* **FRAGMENTO DEL DOCUMENTO**
La Sociedad Rural de Río Cuarto volvió a instalar en la agenda pública un reclamo que lleva años: la pavimentación de dos tramos clave para la conectividad del sur provincial. Se trata de la Ruta Provincial 27, entre Villa Valeria y Justo Daract, y de la Ruta Provincial 10, entre Las Acequias y Adelia María.
El planteo cobró fuerza luego de las lluvias registradas durante el último fin de semana, que volvieron a evidenciar las dificultades estructurales de estas vías. En el caso de la Ruta 27, distintos sectores quedaron cubiertos de agua y resultaron directamente intransitables, con imágenes que reflejan el impacto del fenómeno climático sobre la traza.
La situación se agravó por el ingreso de un importante caudal de agua en la zona rural norte de Villa Valeria, que cubrió varios kilómetros del camino en el límite entre Córdoba y San Luis. Según se informó desde esa provincia, el escenario estaría vinculado a la apertura de válvulas en diques como el de Río Grande y otras maniobras en embalses de la misma cuenca, lo que incrementó el volumen hídrico en la región.
Más allá de este episodio puntual, desde la entidad ruralista señalaron que el problema es estructural. Las rutas afectadas presentan dificultades tanto en períodos de sequía como de lluvias: mientras que en condiciones secas predominan el polvo y la tierra suelta, en jornadas húmedas el agua vuelve los caminos impracticables.
En el caso de la Ruta 10, vecinos de la zona indicaron que actualmente se encuentra “apenas pasable”, aunque advirtieron que el inicio de la cosecha gruesa y el aumento del tránsito pesado podrían empeorar su estado.
El presidente de la entidad, Heraldo Moyetta, remarcó la dimensión del problema al señalar: “Viendo las imágenes nos damos cuenta de que no se trata de un capricho, sino de una necesidad. Si hoy alguien tuviera una urgencia de salud y necesitara salir por esta ruta, sería muy difícil hacerlo”.
Desde la Rural subrayan que el reclamo excede al sector agropecuario y alcanza a toda la comunidad. El estado de estas rutas impacta en el acceso a la salud, la educación, la conectividad entre localidades y el traslado cotidiano de trabajadores y vecinos.

* **CONSIGNA A**
Según el fragmento del documento, ¿entre qué localidades se reclama pavimentar la Ruta Provincial 10?
* **CONSIGNA B**
Edita el pasaje del fragmento del documento que va desde "La Sociedad Rural" hasta "y Adelia María." y reemplaza "reclamo" por "pedido".

* **DATOS MOSTRADOS**

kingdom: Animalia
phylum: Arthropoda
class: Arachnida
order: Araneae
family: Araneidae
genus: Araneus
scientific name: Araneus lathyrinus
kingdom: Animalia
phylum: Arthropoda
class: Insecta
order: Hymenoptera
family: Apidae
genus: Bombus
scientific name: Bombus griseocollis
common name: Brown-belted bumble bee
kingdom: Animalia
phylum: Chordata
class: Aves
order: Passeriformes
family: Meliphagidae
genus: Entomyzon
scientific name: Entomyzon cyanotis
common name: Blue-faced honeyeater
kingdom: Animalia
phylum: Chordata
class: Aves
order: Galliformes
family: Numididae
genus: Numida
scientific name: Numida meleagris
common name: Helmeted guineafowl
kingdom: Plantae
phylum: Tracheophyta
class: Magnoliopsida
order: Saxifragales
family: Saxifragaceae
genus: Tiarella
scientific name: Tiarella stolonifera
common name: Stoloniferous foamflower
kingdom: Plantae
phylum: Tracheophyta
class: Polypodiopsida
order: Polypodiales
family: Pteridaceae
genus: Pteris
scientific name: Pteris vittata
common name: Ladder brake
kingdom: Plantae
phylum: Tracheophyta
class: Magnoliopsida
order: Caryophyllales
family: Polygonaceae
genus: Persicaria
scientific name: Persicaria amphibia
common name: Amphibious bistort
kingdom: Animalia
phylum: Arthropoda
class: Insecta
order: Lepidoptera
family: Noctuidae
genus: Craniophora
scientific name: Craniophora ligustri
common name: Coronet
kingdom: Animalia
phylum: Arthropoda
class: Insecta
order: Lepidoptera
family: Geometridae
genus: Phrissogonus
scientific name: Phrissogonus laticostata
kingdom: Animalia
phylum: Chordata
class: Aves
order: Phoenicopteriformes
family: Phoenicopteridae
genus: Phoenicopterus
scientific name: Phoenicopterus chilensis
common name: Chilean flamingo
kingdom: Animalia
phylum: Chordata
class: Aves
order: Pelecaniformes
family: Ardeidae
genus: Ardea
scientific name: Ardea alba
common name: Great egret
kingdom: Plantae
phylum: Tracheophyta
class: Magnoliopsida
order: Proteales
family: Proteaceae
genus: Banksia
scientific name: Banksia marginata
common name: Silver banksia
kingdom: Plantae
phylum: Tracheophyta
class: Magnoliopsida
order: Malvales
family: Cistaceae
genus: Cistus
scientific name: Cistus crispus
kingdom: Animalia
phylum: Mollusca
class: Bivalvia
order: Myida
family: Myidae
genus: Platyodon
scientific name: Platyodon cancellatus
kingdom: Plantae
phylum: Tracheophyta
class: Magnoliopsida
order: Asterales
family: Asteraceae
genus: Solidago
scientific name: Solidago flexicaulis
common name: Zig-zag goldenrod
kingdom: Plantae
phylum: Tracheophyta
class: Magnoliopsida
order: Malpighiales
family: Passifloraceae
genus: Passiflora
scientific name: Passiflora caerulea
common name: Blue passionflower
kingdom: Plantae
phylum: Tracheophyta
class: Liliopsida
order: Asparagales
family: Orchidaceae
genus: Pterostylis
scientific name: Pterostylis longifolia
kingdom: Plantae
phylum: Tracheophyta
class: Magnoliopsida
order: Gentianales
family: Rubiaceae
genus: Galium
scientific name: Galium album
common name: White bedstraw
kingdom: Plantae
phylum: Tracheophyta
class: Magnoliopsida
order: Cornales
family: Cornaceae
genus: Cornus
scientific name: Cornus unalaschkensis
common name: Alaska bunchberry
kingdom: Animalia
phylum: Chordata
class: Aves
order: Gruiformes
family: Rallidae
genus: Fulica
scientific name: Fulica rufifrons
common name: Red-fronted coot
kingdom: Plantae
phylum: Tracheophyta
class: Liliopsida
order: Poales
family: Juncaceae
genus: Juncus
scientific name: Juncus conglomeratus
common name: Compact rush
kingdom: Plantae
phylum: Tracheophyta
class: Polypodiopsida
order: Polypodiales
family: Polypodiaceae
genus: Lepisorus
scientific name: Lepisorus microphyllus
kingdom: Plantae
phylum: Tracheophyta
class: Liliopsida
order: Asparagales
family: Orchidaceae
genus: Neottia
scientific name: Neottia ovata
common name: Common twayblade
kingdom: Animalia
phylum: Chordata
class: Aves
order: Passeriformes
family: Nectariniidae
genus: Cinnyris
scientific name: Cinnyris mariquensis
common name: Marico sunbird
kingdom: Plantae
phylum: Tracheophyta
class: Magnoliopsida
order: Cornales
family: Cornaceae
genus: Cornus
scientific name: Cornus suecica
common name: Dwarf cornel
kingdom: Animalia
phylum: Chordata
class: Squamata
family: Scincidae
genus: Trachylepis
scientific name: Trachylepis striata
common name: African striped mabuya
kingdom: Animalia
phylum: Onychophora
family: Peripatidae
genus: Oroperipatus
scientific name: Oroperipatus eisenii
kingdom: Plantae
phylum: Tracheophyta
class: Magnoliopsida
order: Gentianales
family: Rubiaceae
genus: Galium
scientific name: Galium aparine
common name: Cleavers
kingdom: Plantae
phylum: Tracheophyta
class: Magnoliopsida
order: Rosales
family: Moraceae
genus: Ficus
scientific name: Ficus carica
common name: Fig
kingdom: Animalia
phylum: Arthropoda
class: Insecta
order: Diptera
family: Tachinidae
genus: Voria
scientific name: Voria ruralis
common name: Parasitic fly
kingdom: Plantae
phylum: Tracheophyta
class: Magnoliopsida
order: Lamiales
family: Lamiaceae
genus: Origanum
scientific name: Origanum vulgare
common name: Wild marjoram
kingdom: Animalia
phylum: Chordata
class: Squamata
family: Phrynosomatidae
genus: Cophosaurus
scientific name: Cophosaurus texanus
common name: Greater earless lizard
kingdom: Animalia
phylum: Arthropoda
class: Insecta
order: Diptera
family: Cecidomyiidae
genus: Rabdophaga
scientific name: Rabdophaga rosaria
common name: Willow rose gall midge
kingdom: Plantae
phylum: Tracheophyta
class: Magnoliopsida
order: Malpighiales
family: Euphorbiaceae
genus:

* **RESPUESTA A**
Entre Las Acequias y Adelia María.

* **RESPUESTA B**
La Sociedad Rural de Río Cuarto volvió a instalar en la agenda pública un pedido que lleva años: la pavimentación de dos tramos clave para la conectividad del sur provincial. Se trata de la Ruta Provincial 27, entre Villa Valeria y Justo Daract, y de la Ruta Provincial 10, entre Las Acequias y Adelia María.